PTL-PRS: an R package for transfer learning of polygenic risk scores with pseudovalidation.
Summary: Polygenic risk scores (PRSs) are essential tools for predicting individual phenotypic risk but often lack accuracy in non-European ancestry groups. Transfer Learning for Polygenic Risk Scores (TL-PRS) addresses this challenge by leveraging European PRSs to improve prediction in underrepresented ancestries but requires privacy-sensitive individual-level data and has low computational efficiency. Therefore, we introduce PTL-PRS (Pseudovalidated Transfer Learning for PRS), an extension of TL-PRS that incorporates pseudovalidation to eliminate the need for individual-level data and includes further software optimization. For pseudovalidation, PTL-PRS generates pseudo-summary statistics for training and validation and evaluates model performance with the pseudo-R2 metric. To improve computational efficiency, PTL-PRS software was optimized with C ++, blockwise early stopping, and direct genotype retrieval. Overall, PTL-PRS enhances usability while maintaining TL-PRS's predictive performance.

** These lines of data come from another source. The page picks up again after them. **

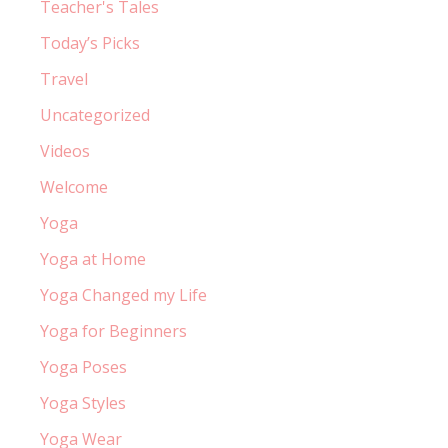
Teacher's Tales
Today’s Picks
Travel
Uncategorized
Videos
Welcome
Yoga
Yoga at Home
Yoga Changed my Life
Yoga for Beginners
Yoga Poses
Yoga Styles
Yoga Wear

Availability and implementation: The PTL.PRS R package is publicly available on GitHub at https://github.com/bokeumcho/PTL.PRS. The summary statistics used in this paper are available in the public domain: UK Biobank (https://pheweb.org/UKB-TOPMed), PGS Catalog (https://www.pgscatalog.org), COVID-19 Host Genetics Initiative (https://www.covid19hg.org) and GenOMICC (https://genomicc.org/data).
Supplementary information: Supplementary data are available at Bioinformatics online.